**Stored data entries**

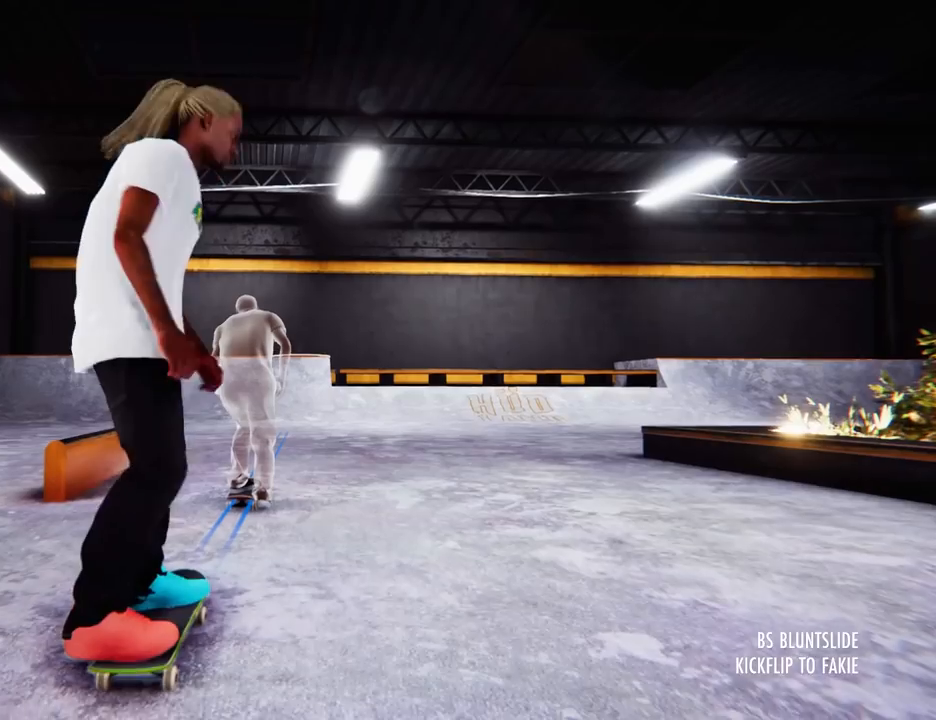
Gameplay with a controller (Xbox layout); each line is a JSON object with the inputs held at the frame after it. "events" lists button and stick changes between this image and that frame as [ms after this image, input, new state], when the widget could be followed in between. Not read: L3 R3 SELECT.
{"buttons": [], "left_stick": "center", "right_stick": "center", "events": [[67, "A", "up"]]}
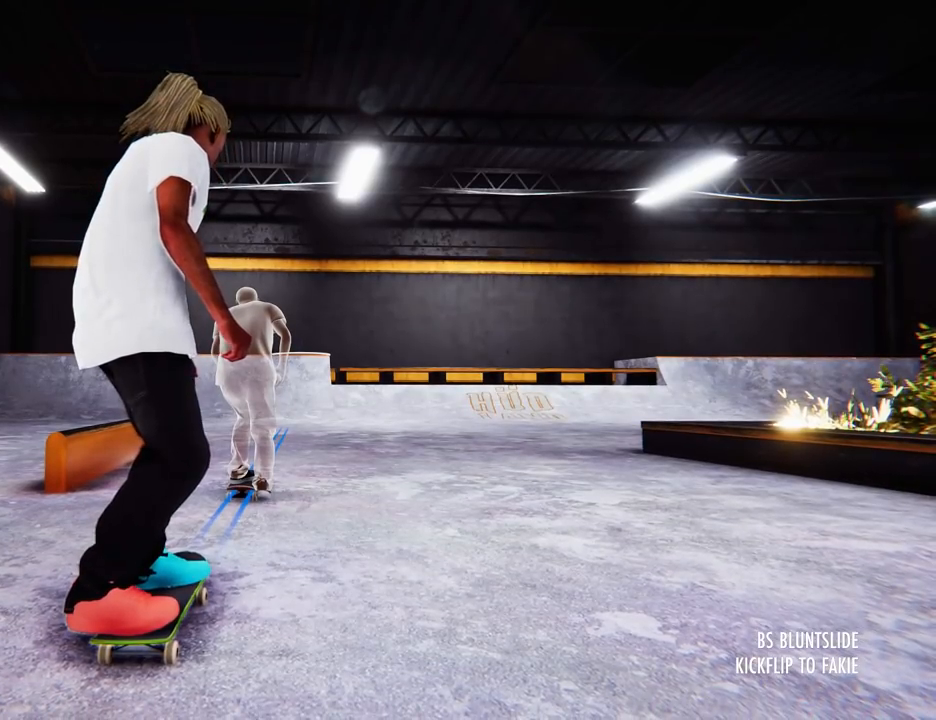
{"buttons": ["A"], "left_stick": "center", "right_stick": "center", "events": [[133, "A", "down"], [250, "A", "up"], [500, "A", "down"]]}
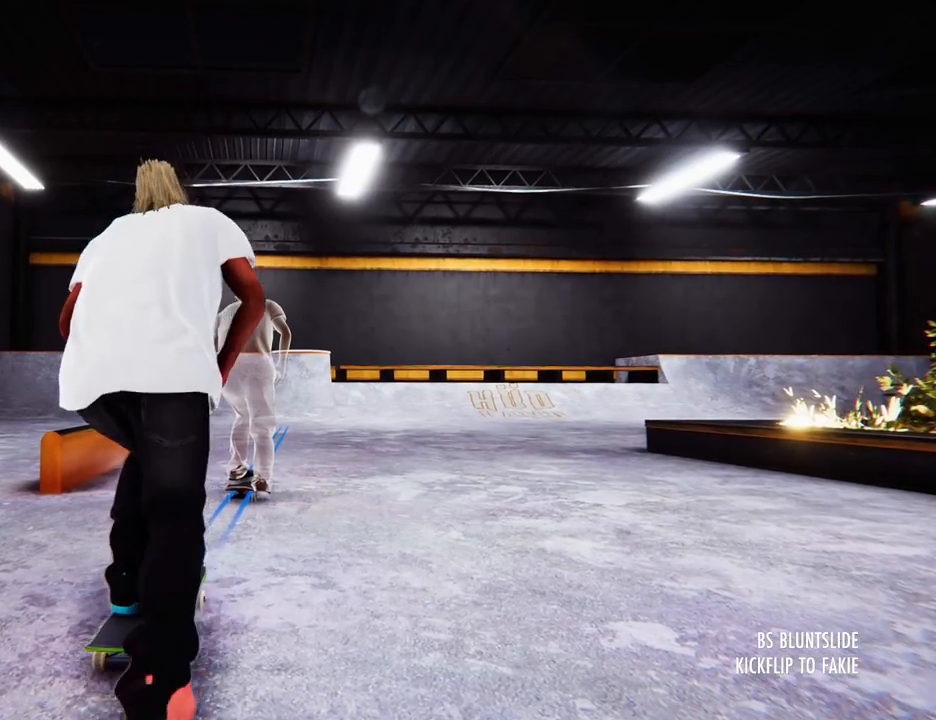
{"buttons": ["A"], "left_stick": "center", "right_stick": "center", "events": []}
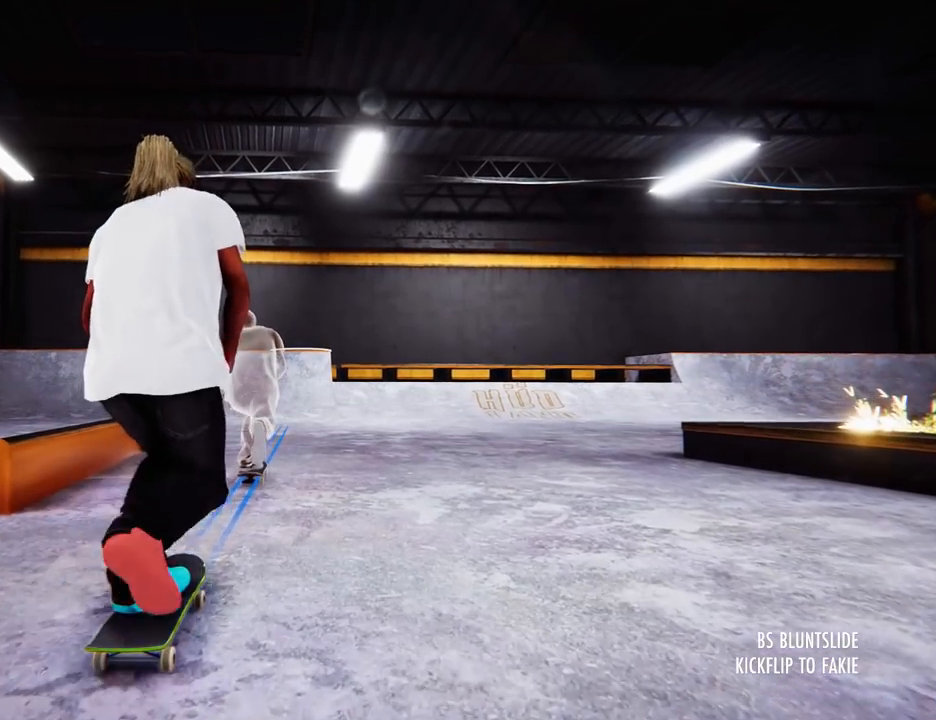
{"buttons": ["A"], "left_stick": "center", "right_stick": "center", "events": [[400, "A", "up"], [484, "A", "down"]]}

**WORK INSTRUCTION**
Every line that holds the word "down" should be copied from the records above.

**RESULT BELOW**
{"buttons": ["A"], "left_stick": "center", "right_stick": "center", "events": [[133, "A", "down"], [250, "A", "up"], [500, "A", "down"]]}
{"buttons": ["A"], "left_stick": "center", "right_stick": "center", "events": [[400, "A", "up"], [484, "A", "down"]]}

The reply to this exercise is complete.